Abstract

Abstract Age is one of the most widely used indicators in social research. However, the ways in which age influences the dynamics and outcomes of social interactions have received insufficient attention. The contextual configurations of this influence are particularly under-researched. Analyzing data from the European Social Survey, I exploit the case of a survey interview as a microcosm of social interactions to examine the ways in which age influences respondent–interviewer interactions and shapes people’s articulation of gender attitudes. I disentangle whether interviewer’s age influences respondents’ gender-attitude reports directly or via its interaction with respondent’s age.
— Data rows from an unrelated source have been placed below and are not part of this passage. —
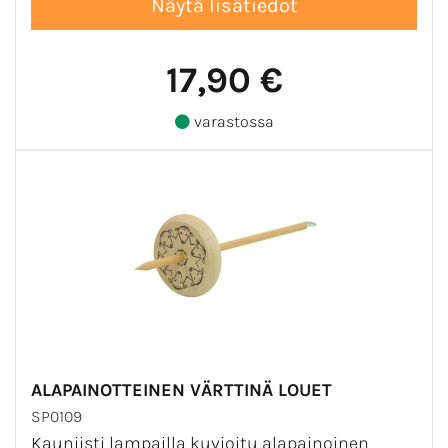
17,90 €
varastossa
ALAPAINOTTEINEN VÄRTTINÄ LOUET
SP0109
Kauniisti lampailla kuvioitu alapainoinen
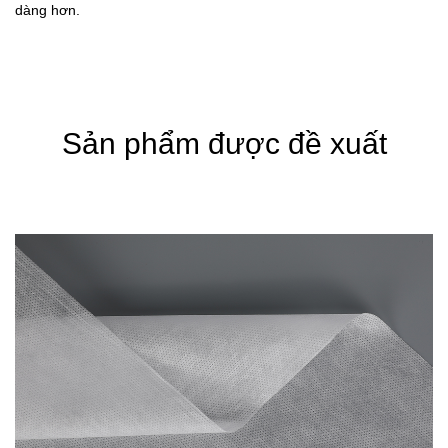
dàng hơn.
Sản phẩm được đề xuất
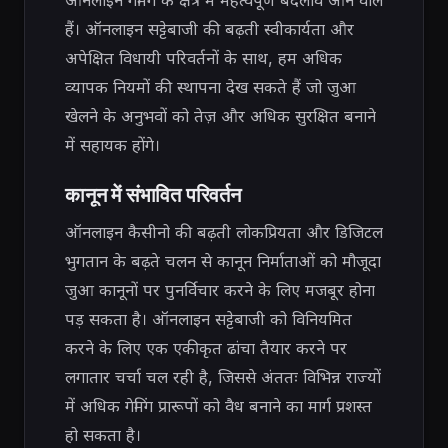
ऑनलाइन गेमिंग के क्षेत्र में महत्वपूर्ण बदलाव आने वाले
हैं। ऑनलाइन सट्टेबाजी की बढ़ती स्वीकार्यता और
अपेक्षित विधायी परिवर्तनों के साथ, हम अधिक
व्यापक नियमों की स्थापना देख सकते हैं जो जुआ
खेलने के अनुभवों को तेज़ और अधिक सुरक्षित बनाने
में सहायक होंगे।
कानून में संभावित परिवर्तन
ऑनलाइन कैसीनो की बढ़ती लोकप्रियता और डिजिटल
भुगतान के बढ़ते चलन से कानून निर्माताओं को मौजूदा
जुआ कानूनों पर पुनर्विचार करने के लिए मजबूर होना
पड़ सकता है। ऑनलाइन सट्टेबाजी को विनियमित
करने के लिए एक एकीकृत ढांचा तैयार करने पर
लगातार चर्चा चल रही है, जिससे अंततः विभिन्न राज्यों
में अधिक गेमिंग प्रारूपों को वैध बनाने का मार्ग प्रशस्त
हो सकता है।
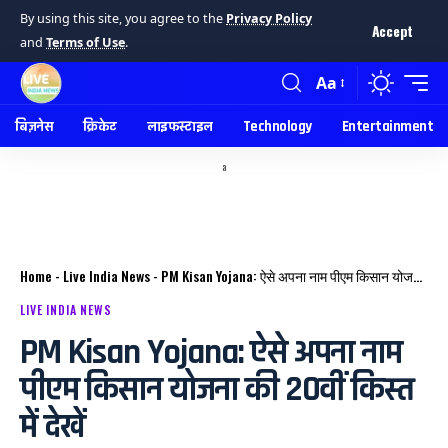
By using this site, you agree to the
Privacy Policy
Accept
and
Terms of Use
.
Aa
बिज़नेस
क्रिकेट
लाइफस्टाइल
Technology
Entertainment
a
Home
-
Live India News
-
PM Kisan Yojana: ऐसे अपना नाम पीएम किसान योजना की 20वीं किस्त में देखें
LIVE INDIA NEWS
PM Kisan Yojana: ऐसे अपना नाम
पीएम किसान योजना की 20वीं किस्त
में देखें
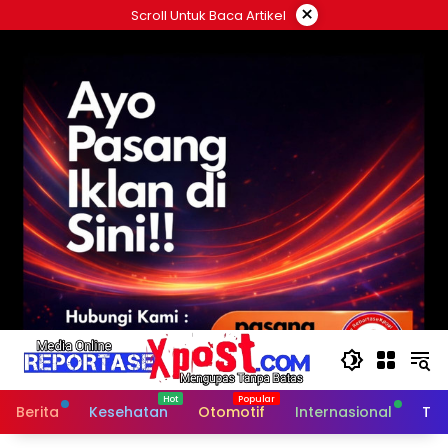
Langsung
×
Scroll Untuk Baca Artikel
ke
konten
Berita
Kesehatan
Otomotif
Internasional
Tek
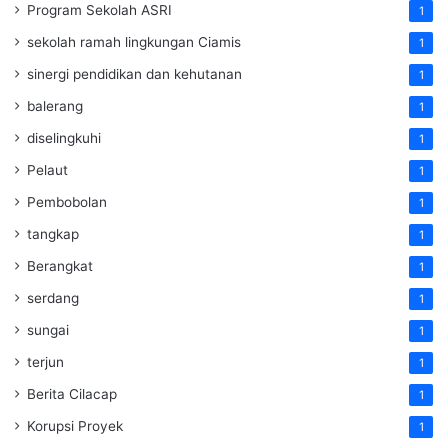
Program Sekolah ASRI
1
sekolah ramah lingkungan Ciamis
1
sinergi pendidikan dan kehutanan
1
balerang
1
diselingkuhi
1
Pelaut
1
Pembobolan
1
tangkap
1
Berangkat
1
serdang
1
sungai
1
terjun
1
Berita Cilacap
1
Korupsi Proyek
1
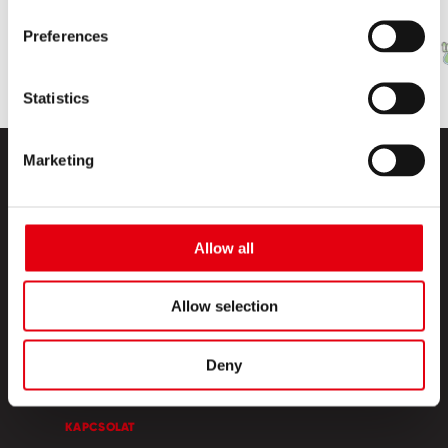
Preferences
Statistics
Marketing
Allow all
TERMÉKEK
Allow selection
KREATÍV SZIGET
Deny
RÓLUNK
KAPCSOLAT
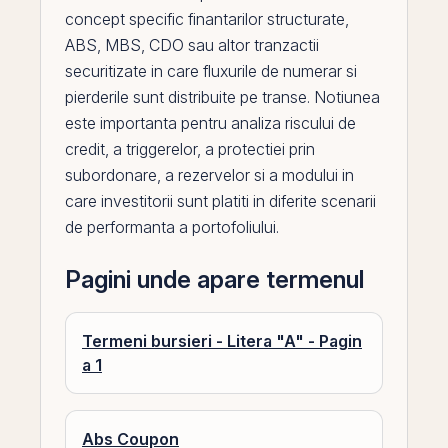
concept specific finantarilor structurate,
ABS, MBS, CDO sau altor tranzactii
securitizate in care fluxurile de numerar si
pierderile sunt distribuite
pe
transe. Notiunea
este importanta pentru
analiza riscului de
credit
, a triggerelor, a protectiei
prin
subordonare, a rezervelor si a modului in
care investitorii sunt platiti in diferite scenarii
de performanta a portofoliului.
Pagini unde apare termenul
Termeni bursieri - Litera "A" - Pagin
a 1
Abs Coupon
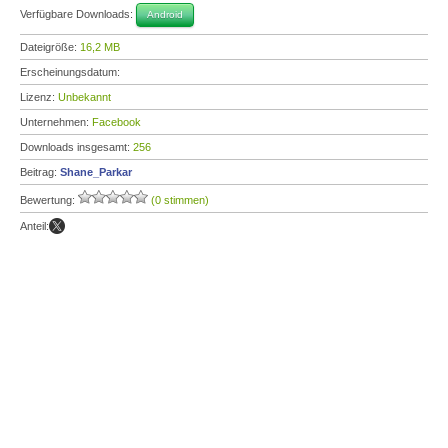
Verfügbare Downloads:
Android
Dateigröße:
16,2 MB
Erscheinungsdatum:
Lizenz:
Unbekannt
Unternehmen:
Facebook
Downloads insgesamt:
256
Beitrag:
Shane_Parkar
Bewertung:
(0 stimmen)
Anteil:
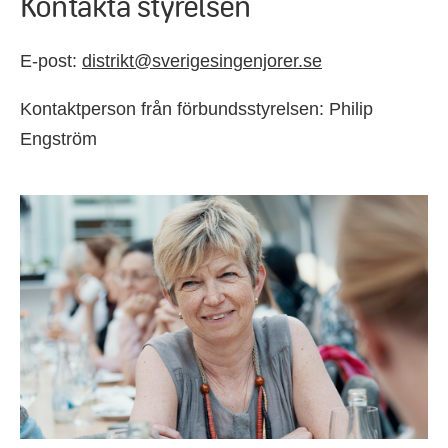
Kontakta styrelsen
E-post:
distrikt@sverigesingenjorer.se
Kontaktperson från förbundsstyrelsen: Philip
Engström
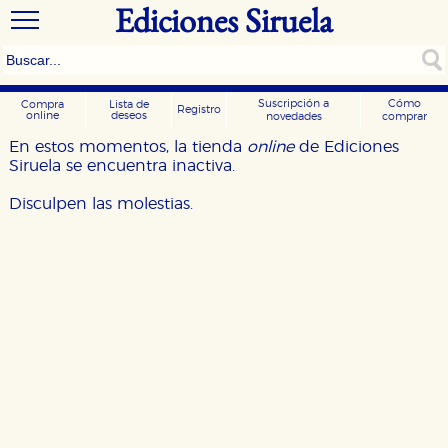
Ediciones Siruela
Suscripción a
Cómo
Compra
Lista de
Registro
online
deseos
novedades
comprar
En estos momentos, la tienda
online
de Ediciones
Siruela se encuentra inactiva.
Disculpen las molestias.
CONFIGURACIÓN DE COOKIES
HABILITAR TODO
RECHAZAR TODO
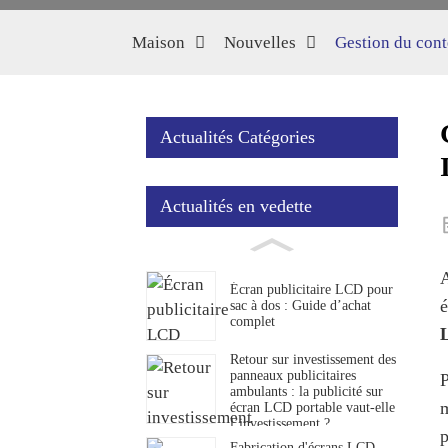
Maison
Nouvelles
Gestion du cont
Actualités Catégories
Actualités en vedette
A
Écran publicitaire LCD pour
é
sac à dos : Guide d’achat
complet
Retour sur investissement des
panneaux publicitaires
P
ambulants : la publicité sur
m
écran LCD portable vaut-elle
l’investissement ?
p
Fabrication d'écrans LCD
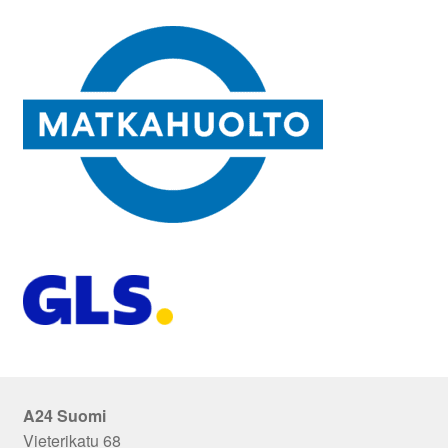
A24 Suomi
Vieterikatu 68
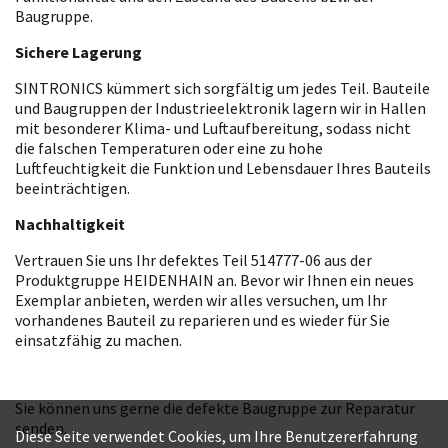
Baugruppe.
Sichere Lagerung
SINTRONICS kümmert sich sorgfältig um jedes Teil. Bauteile
und Baugruppen der Industrieelektronik lagern wir in Hallen
mit besonderer Klima- und Luftaufbereitung, sodass nicht
die falschen Temperaturen oder eine zu hohe
Luftfeuchtigkeit die Funktion und Lebensdauer Ihres Bauteils
beeinträchtigen.
Nachhaltigkeit
Vertrauen Sie uns Ihr defektes Teil 514777-06 aus der
Produktgruppe HEIDENHAIN an. Bevor wir Ihnen ein neues
Exemplar anbieten, werden wir alles versuchen, um Ihr
vorhandenes Bauteil zu reparieren und es wieder für Sie
einsatzfähig zu machen.
Sie können uns gerne die defekte Baugruppe zur Reparatur
senden.
Diese Seite verwendet Cookies, um Ihre Benutzererfahrung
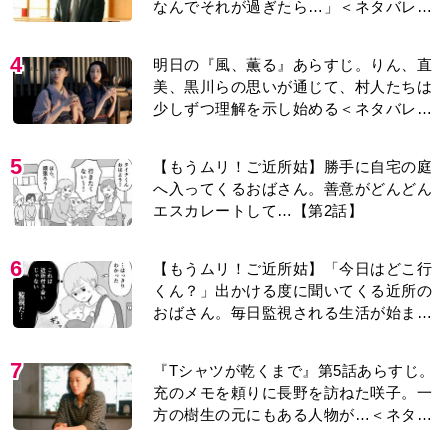
なんでそれが過ぎたら…」＜ネタバレあ
り＞
4
明日の『風、薫る』あらすじ。りん、直
美、黒川らの思いが通じて、村人たちは
少しずつ理解を示し始める＜ネタバレあ
り＞
5
【もうムリ！ご近所姑】勝手に自宅の庭
へ入ってくるおばさん。善意がどんどん
エスカレートして…【第2話】
6
【もうムリ！ご近所姑】「今日はどこ行
くん？」出かける度に聞いてくる近所の
おばさん。毎日監視される生活が始ま
り…【第1話】
7
『Tシャツが乾くまで』第5話あらすじ。
充のメモを頼りに長野を訪ねた咲子。一
方の樹生の元にもある人物が…＜ネタバ
レあり＞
I develop the concept of normative age distance in gender attitudes—the young–old inter-cohort difference in gender attitudes in a given country–year—to examine how it moderates interviewer-age effects. The results suggest that respondents draw on the normative age distance to associate stereotypical gender attitudes with the interviewer’s age and to make sense of their age distance from the interviewer when reporting their gender attitudes. Respondents are more sensitive to the interviewer’s age when the respondent–interviewer age difference is wider and the normative age distance in gender attitudes is greater. Older respondents are more sensitive to normative age distance in gender attitudes when responding to the interviewer’s age. The results provide new insights into how age configures social interactions, underline the importance of understanding survey interviews as contextually embedded symbolic interactions, and reflect critically on methodological challenges to survey design and data analysis.